犬の分離不安はひろく知られることなり、留守中にこういうことが起こるとすぐに分離不安と考えがちですが、
「別離不安」ではなく、ふつうは前記の「要求行動」もしくは「欲求不満」からが多いようです。

<犬への指示・コンタクト>
犬が吠えている時に「静かに」という言葉に応じて吠えるのを止めさせるようにすることが目的ですから、吠える時
に即座に「静かに」と言い,犬を側へ呼んで「座って待て」をさせることが出来れば完璧です。
言葉で言うのは簡単ですがなかなか困難な事です。
ほめるが90%でしかるが10%とは言いますが、最も重要なのは%が少しの「しかる」方法と効果です。

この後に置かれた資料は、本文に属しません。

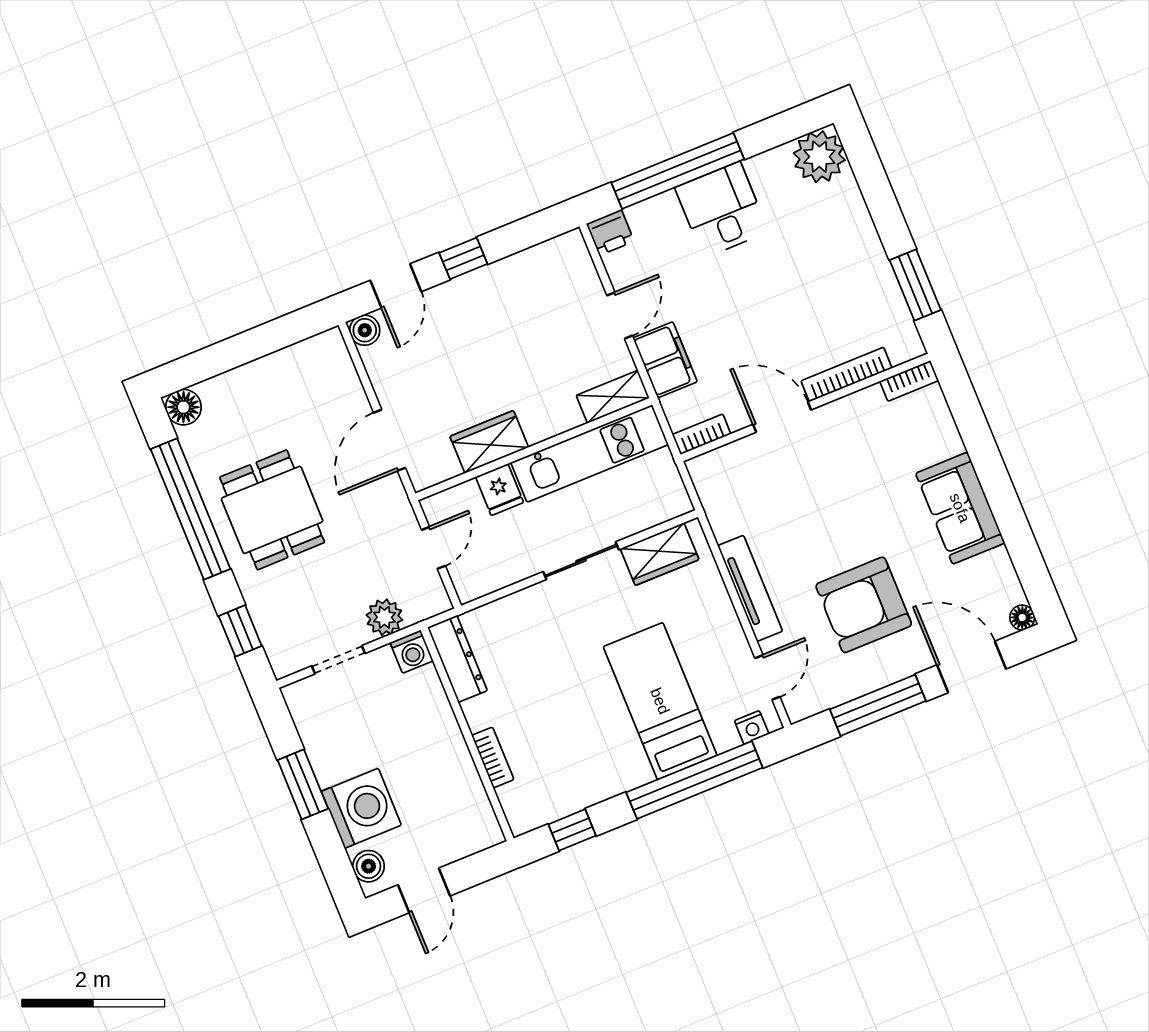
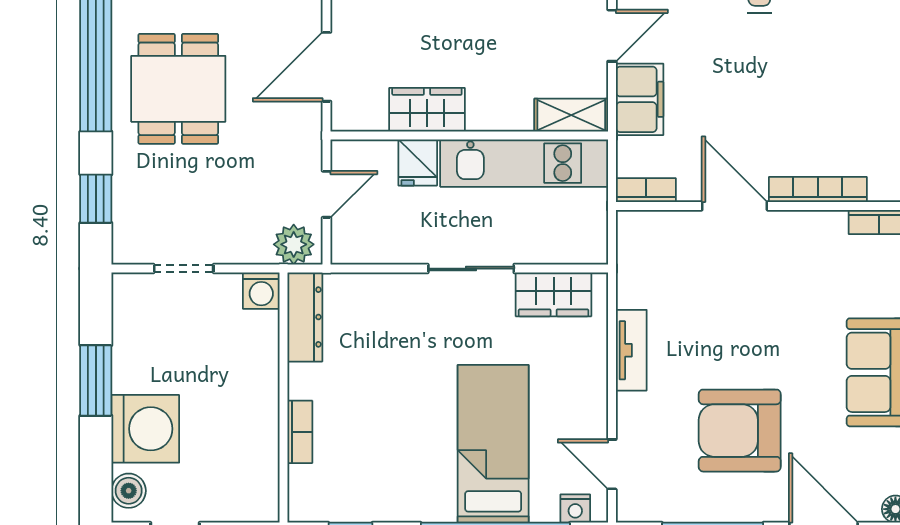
tv unit: (750, 588) -> (631, 350), width x0.71
plant: (384, 617) -> (294, 244), moved
door: (767, 677) -> (612, 464), swing flipped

それには「タイミング」「性格の個体差に応じた罰」「ほめるとしかるのメリハリ」がポイントとなります。
これが出来てはじめて、「ほめることの効果」が発揮され報酬を与えられるのであるということが学習出来るように
なります。訓練を行う時にはこの点を注意して下さい。

<しかる・罰の選択>
このことについては、私個人としての意見を記すものとします。(前項にもご紹介しました内容ですが)

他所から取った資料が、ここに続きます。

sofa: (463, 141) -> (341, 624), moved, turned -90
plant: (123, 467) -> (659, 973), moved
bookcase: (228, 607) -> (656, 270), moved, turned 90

吠えると電気ショックを与える首輪というものもが存在します。この首輪は、イギリスでは法律で使用が禁止されて
いますが、日本では販売され使用する飼い主もいます。電気ショックというのは、動物にとってはどんな痛み・刺激
よりも強く恐ろしいものだそうです。20世紀半ば頃まで、心理学の研究のため、実験室で犬や猿などの動物に電気
ショックを与え、動物の行動がどのように変わるか生体実験をしていたそうです。動物たちは、何とかして恐ろしい
ショックを回避しょうと、自閉症のような行動をとるしかなかったと思います。耐えがたい恐怖とパニックの状態の
条件下でそれは想像するのも嫌なぐらい悲惨な状態だったでしょう。犬がコミュニケーションをとるために吠えると
電気ショックがくるのですから、「吠えたい」と「恐ろしい」の問に挟まれ気の狂いそうな葛藤状態になるはずです。

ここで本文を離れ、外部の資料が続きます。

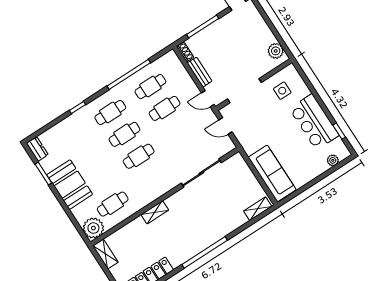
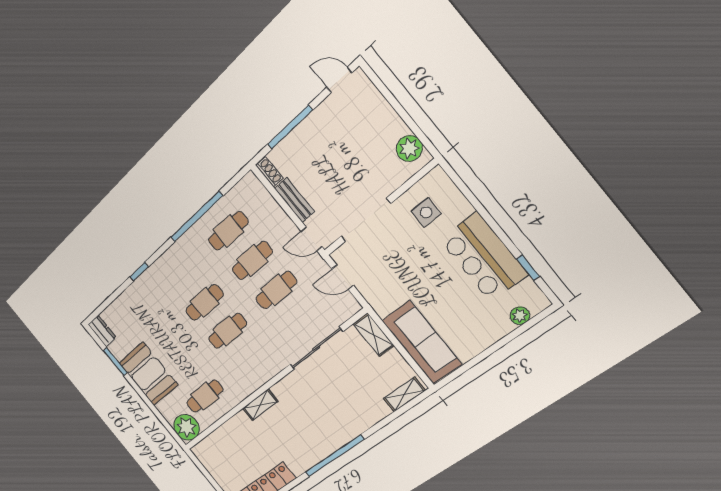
cafe table: (110, 112) -> (276, 290), moved
shelving: (105, 254) -> (374, 335), moved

電気ショックの首輪のような残酷な方法は、たとえそれにより吠え声が出なくなったとしても、愛犬に絶えまない恐怖と
苦痛を与えます。どうぞ、そんな残酷な方法を選択しないであげて下さい。
犬は飼い主を選択出来ないのですから・・・。

■■いろいろなことを書いてきましたが、改善への最も良い方法は貴方の忍耐と愛情です。